The collection, which holds more than 450,000 printed works, ranges from early Renaissance material to Fourth Folio Shakespeare, and from early comics to SDS posters.
“I want people to see books from those times as people saw them then,” Olson said.
MSU has one of the world’s largest collections of comics, books on popular culture and material cataloging radicalism of all stripes. In the last few years, the comic collection has added more than 45,000 foreign-language comics.
Olson’s own special interest trends more toward books of the hand press era, which ran from 1440 until about 1830.
“I’m definitely a hand press person,” Olson said. An old hand press is currently under restoration and will be used for demonstrations at the MSU Library.
Special Collections already had a good collection of almanacs, but it went from good to great when it received the collection of William and Helen Chase.
The Chases are the founders and publishers of “Chase’s Calendar of Events,” an international guide to daily festivals, celebrations, anniversaries and other chronological activities. Chase’s is celebrating its 60th anniversary with its 2018 edition.
“Chase collected books on chronology and it was a working collection for him,” Olson said. “The collection of almanacs got immediate use by a class studying early astronomy.”
Almanacs typically cover phases of the moon, sun and other astronomical occurrences, along with astrology and rare appearances of asteroids.
Special Collection’s hoard is now approaching a thousand individual almanacs, even boasting an early German almanac from 1494.
The single-sheet German almanac, published to be hung on a wall, informs the owner about daily activities such as bloodletting and purging. It also includes planting timetables.
That the early German almanac survived was a matter of luck. It was cut in half and then used to line a book binding, a common printing practice at the time.
A story in Monday’s New York Times told of a librarian at Union College in Schenectady, New York, who recently discovered a 1793 almanac with hair clippings from George Washington tucked inside.
Which seems to prove Olson’s point that almanacs, “are a great way to study individual culture.”
Olson said some of the almanacs in the collection have hand-written notes in them, and it wasn’t unusual for owners to detail temperatures, rain and snowfall along with planting dates.

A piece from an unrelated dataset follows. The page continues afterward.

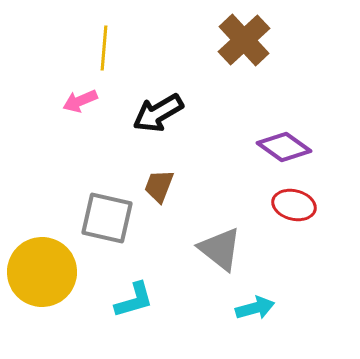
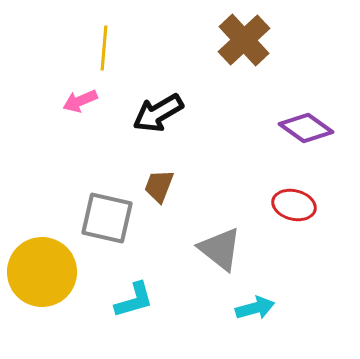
purple diamond: moved 22 px right, 19 px up
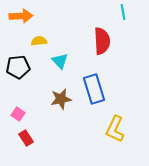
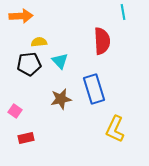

“People mostly tossed these almanacs away. I wanted the collection to take popular culture and push it back in time,” Olson said.
Almanacs were popularized in the United States when Benjamin Franklin began publishing “Poor Richard’s Almanac” in 1732. The MSU collection has a 1753 Poor Richard’s Almanac with Franklin’s imprint.

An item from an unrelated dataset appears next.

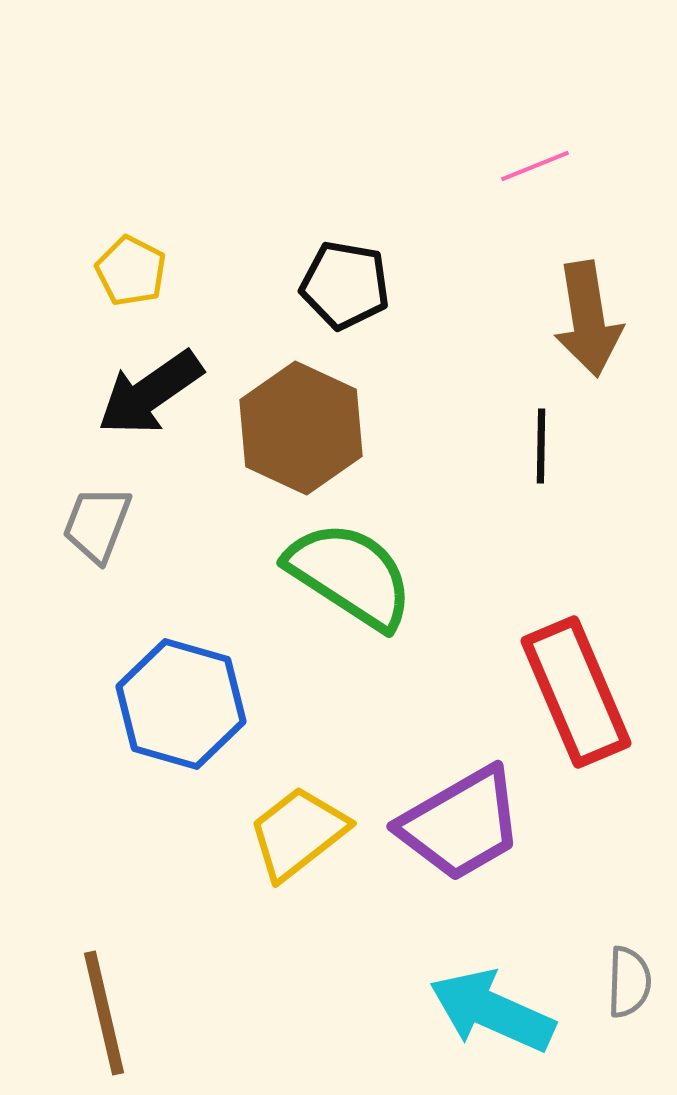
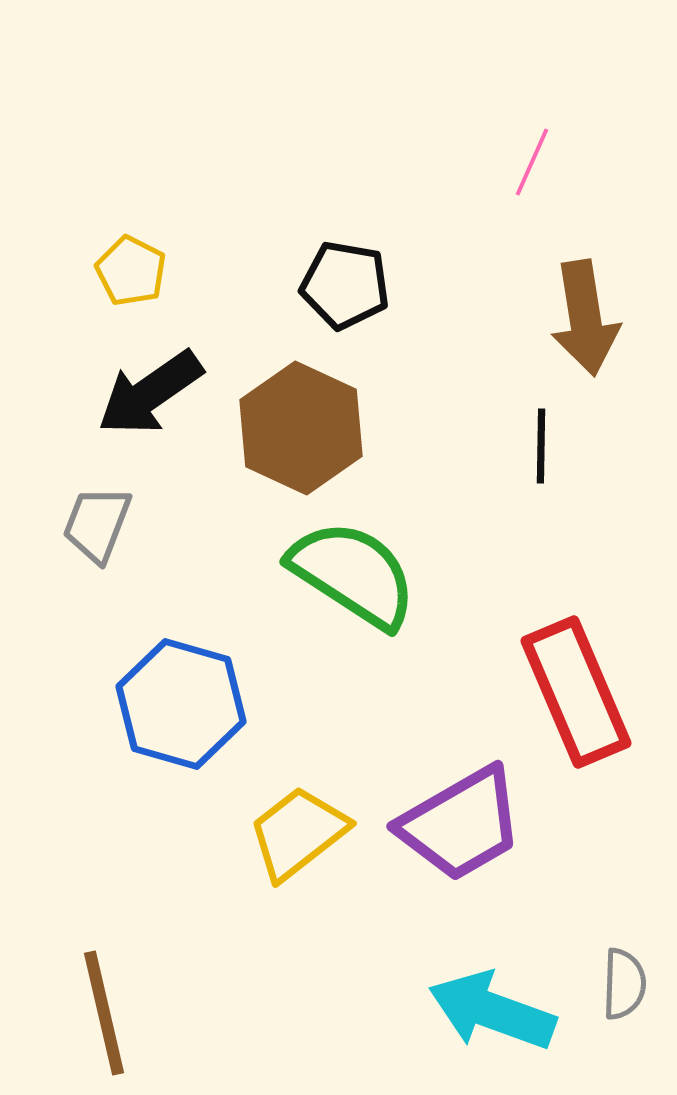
pink line: moved 3 px left, 4 px up; rotated 44 degrees counterclockwise
brown arrow: moved 3 px left, 1 px up
green semicircle: moved 3 px right, 1 px up
gray semicircle: moved 5 px left, 2 px down
cyan arrow: rotated 4 degrees counterclockwise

Olson said another goal of his is to expand the LGBTQ collection, which recently added the records of the Michigan Womyn’s Music Festival, held annually from 1976-2015.
MSU is also adding to the “Changing Men Collection,” which catalogs the pro-feminist men’s movement. Olson is also busily cataloging and processing material to be added to the “Arsenal Collection,” which consists of radical right-wing literature.
Olson said he developed a love for old books from a junior high teacher, who told the students about Nathaniel Hawthorne’s first book, “Fanshawe.” After an abysmal reception, the author of “The Scarlet Letter” bought up the remainders, finding a rare collectible in the process.
As an undergraduate, Olson also worked at a Chicago rare books dealer, which added to his appreciation for rare tomes.
An article in the popular wesbite and book “Atlas Obscura” mentions a rare book in MSU’s Special Collections — “Shadows on the Wall of Death,” which tells of poisonous wallpaper. The article went viral, and brought attention to the vast variety of books contained in the MSU Library.
Olson said he is anxious to provide more public services, and ultimately move the collection into a newly renovated space with improved climate control and more space to develop collections.
The research you do in determining rarity of a book for resale is “in dollar and cents,” Olson said.